Omit the images, then repeat the listing exactly.

---

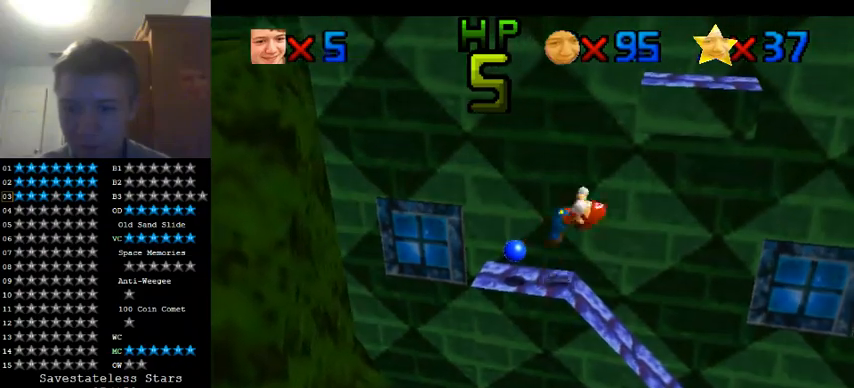
{"buttons": ["Z"], "left_stick": "center", "events": [[133, "left_stick", "right"], [467, "left_stick", "center"]]}
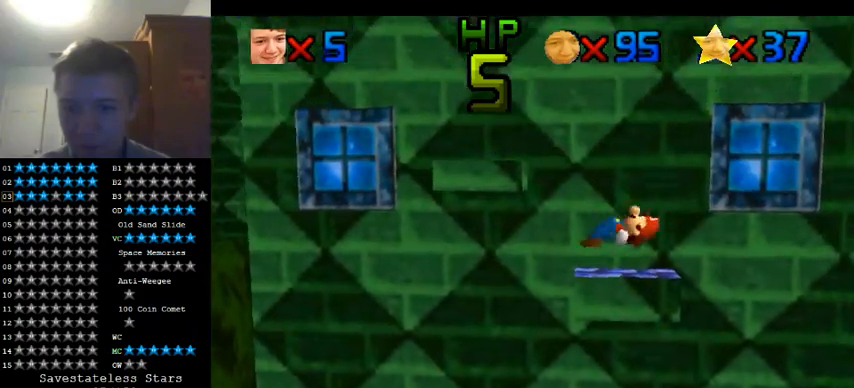
{"buttons": [], "left_stick": "center", "events": [[100, "left_stick", "left"], [167, "Z", "up"], [333, "left_stick", "center"]]}
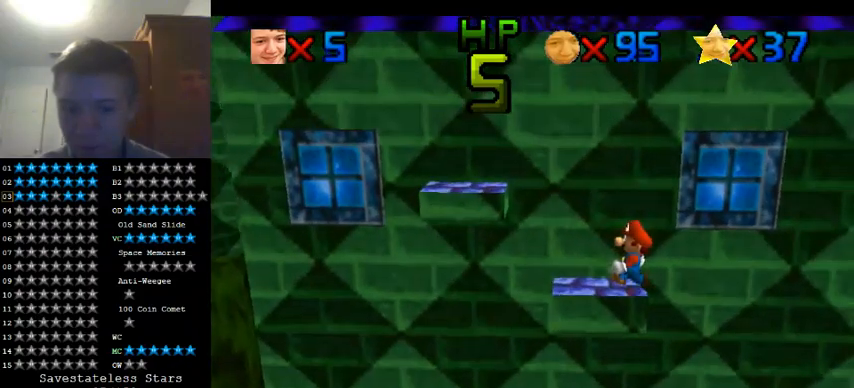
{"buttons": [], "left_stick": "center", "events": []}
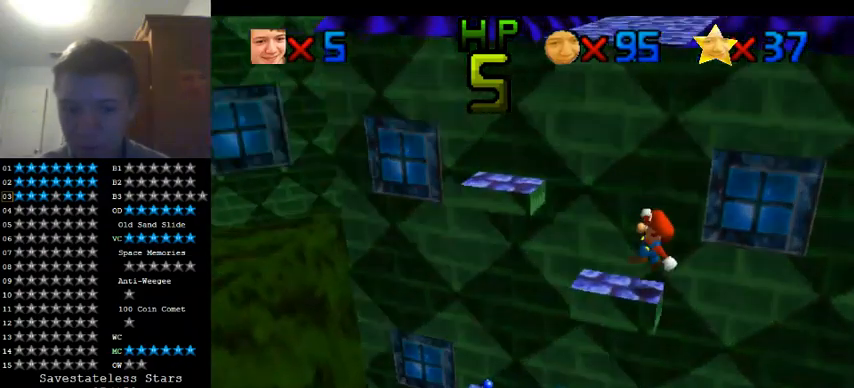
{"buttons": [], "left_stick": "center", "events": []}
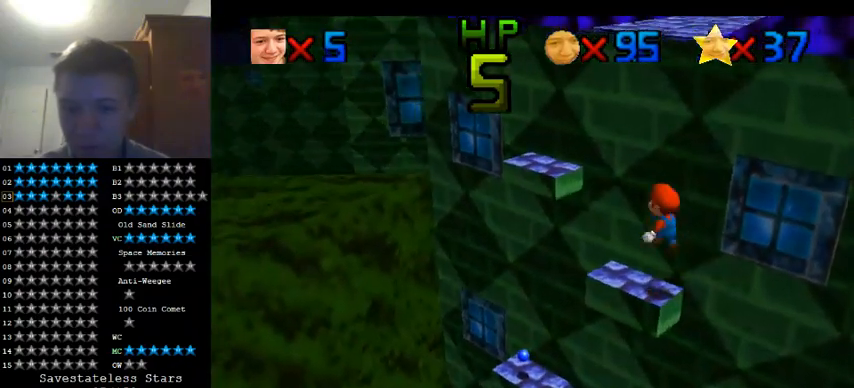
{"buttons": [], "left_stick": "up-left", "events": [[67, "left_stick", "down-right"], [200, "left_stick", "center"], [267, "left_stick", "up-left"]]}
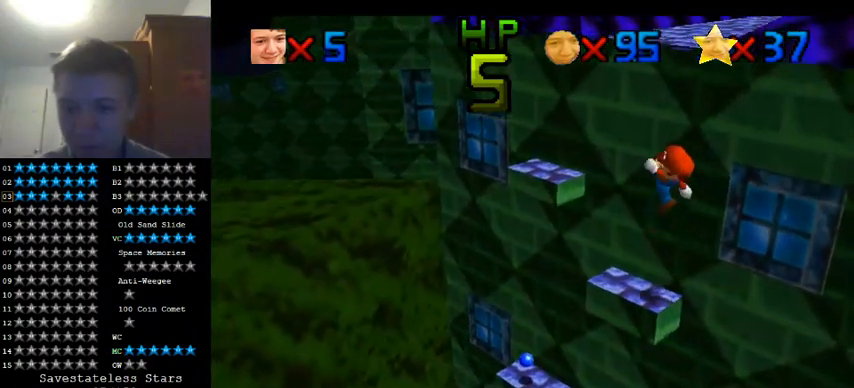
{"buttons": [], "left_stick": "right", "events": [[67, "C_LEFT", "down"], [133, "C_LEFT", "up"], [400, "left_stick", "right"]]}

---

*Solution to this problem:*
{"buttons": ["Z"], "left_stick": "center", "events": [[133, "left_stick", "right"], [467, "left_stick", "center"]]}
{"buttons": [], "left_stick": "center", "events": [[100, "left_stick", "left"], [167, "Z", "up"], [333, "left_stick", "center"]]}
{"buttons": [], "left_stick": "center", "events": []}
{"buttons": [], "left_stick": "center", "events": []}
{"buttons": [], "left_stick": "up-left", "events": [[67, "left_stick", "down-right"], [200, "left_stick", "center"], [267, "left_stick", "up-left"]]}
{"buttons": [], "left_stick": "right", "events": [[67, "C_LEFT", "down"], [133, "C_LEFT", "up"], [400, "left_stick", "right"]]}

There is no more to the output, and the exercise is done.